--- Assignment ---
Please read the abstract below on early-onset inflammatory bowel disease and state how many of its 73 cases were diagnosed as monogenic IBD.

--- Selected text ---
□ □ □

Clinical characteristics of monogenic and non-monogenic early-onset inflammatory bowel disease
10.3760/cma.j.cn101480-20240803-00088
- VernacularTitle:单基因与非单基因早发型炎症性肠病的临床特征分析
- Author:
Youzhe GONG
1
;
Yanfei CHEN
1
;
Fuping WANG
1
;
Jiao WANG
1
;
Li MENG
1
;
Xi HE
1
;
Xuemei ZHONG
1
Author Information
1. 首都儿科研究所附属儿童医院消化内科,北京 100020
- Publication Type:Journal Article
- Keywords:
Inflammatory bowel disease;
Pediatrics, Early onset;
Gene;
Clinical feature;
Next-generation sequencing
- From:
Chinese Journal of Inflammatory Bowel Diseases
2025;09(2):143-148
- CountryChina
- Language:Chinese
-
Abstract:
Objective:To compare the clinical characteristics of monogenic and non-monogenic early-onset inflammatory bowel disease (EO-IBD) in children and to explore the necessity of genetic analysis in EO-IBD research.Methods:A retrospective analysis of clinical data was conducted on 73 children diagnosed with EO-IBD at the Children's Hospital affiliated with Capital Institute of Pediatrics between January 2017 and December 2023. Genetic analysis was performed utilizing next-generation sequencing technology, with patients stratified into monogenic and non-monogenic groups based on the presence or absence of pathogenic mutations. Subsequently, a comparative analysis of clinical characteristics was conducted between these two cohorts of EO-IBD patients.Results:Among the 73 EO-IBD cases, 27 (37%) were diagnosed as monogenic IBD, and 46 (63%) as non-monogenic IBD. Compared to the non-monogenic group, the monogenic group had an earlier age of onset [1 (0.2, 3.0) months vs. 15 (4.1, 51.3) months, P < 0.001], with a higher incidence within the first month of life (70.4% vs. 13.0%, P < 0.001). Monogenic IBD cases were more likely to present with Crohn's disease (CD) phenotypes (88.9% vs. 52.2%, P = 0.003) and colonic involvement (L2) (91.7% vs. 62.5%, P < 0.001), but were less likely to present with non-penetrating, non-stricturing (B1) disease (87.5% vs. 95.8%, P = 0.019). Children in the monogenic group were more prone to severe malnutrition (74.1% vs. 21.3%, P < 0.001), perianal abscesses (40.7% vs. 8.7%, P < 0.001), perianal tags (22.2% vs. 0%, P = 0.004), fever (74.1% vs. 23.9%, P < 0.001), oral ulcers (44.4% vs. 6.5%, P < 0.001), and skin lesions (33.3% vs. 2.2%, P < 0.001). Regarding treatment, the monogenic group had higher usage of thalidomide (88.9% vs. 54.3%, P = 0.002) and hematopoietic stem cell transplantation (HSCT) (37.0% vs. 0, P < 0.001) and a higher mortality rate (22.2% vs. 2.2%, P = 0.017) . Conclusions:For children with IBD presenting at an early age, especially within the first month of life, and showing symptoms like fever, oral ulcers, skin lesions, severe malnutrition, and perianal disease, monogenic IBD should be considered. Genetic testing results can aid in guiding treatment decisions.

□ □ □

--- Information supplied ---
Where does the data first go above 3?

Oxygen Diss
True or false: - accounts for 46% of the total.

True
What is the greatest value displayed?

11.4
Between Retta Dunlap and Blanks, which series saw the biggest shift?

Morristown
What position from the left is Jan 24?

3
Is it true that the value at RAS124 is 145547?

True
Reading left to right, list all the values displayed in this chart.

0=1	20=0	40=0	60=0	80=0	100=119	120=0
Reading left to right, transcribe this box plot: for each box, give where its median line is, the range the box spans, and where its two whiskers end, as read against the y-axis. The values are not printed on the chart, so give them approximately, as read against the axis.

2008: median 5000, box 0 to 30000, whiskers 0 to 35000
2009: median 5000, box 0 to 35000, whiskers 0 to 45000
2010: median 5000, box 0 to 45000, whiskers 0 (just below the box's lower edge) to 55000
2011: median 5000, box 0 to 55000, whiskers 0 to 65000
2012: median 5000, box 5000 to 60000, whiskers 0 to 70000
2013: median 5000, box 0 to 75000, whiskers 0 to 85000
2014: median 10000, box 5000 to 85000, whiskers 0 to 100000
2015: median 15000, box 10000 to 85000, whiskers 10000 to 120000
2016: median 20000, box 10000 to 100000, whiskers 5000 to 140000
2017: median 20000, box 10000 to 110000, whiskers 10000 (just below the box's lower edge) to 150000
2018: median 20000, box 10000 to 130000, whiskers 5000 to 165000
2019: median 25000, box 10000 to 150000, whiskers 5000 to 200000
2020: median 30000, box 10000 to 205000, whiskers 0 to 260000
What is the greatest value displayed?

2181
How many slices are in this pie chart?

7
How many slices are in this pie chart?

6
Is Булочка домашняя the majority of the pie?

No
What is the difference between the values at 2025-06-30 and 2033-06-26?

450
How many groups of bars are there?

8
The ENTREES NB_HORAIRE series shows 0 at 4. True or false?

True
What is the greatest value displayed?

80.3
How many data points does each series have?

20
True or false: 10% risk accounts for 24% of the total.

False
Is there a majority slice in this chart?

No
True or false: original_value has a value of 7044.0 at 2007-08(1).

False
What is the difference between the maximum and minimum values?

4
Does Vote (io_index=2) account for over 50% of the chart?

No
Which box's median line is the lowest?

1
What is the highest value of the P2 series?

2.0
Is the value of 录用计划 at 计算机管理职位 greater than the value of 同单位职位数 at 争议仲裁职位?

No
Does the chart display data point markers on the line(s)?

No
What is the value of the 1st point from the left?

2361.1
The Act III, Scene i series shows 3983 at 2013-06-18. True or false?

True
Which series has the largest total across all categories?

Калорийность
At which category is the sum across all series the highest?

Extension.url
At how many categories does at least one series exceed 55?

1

□ □ □

--- Solution below ---
27 cases (37%) were diagnosed as monogenic IBD.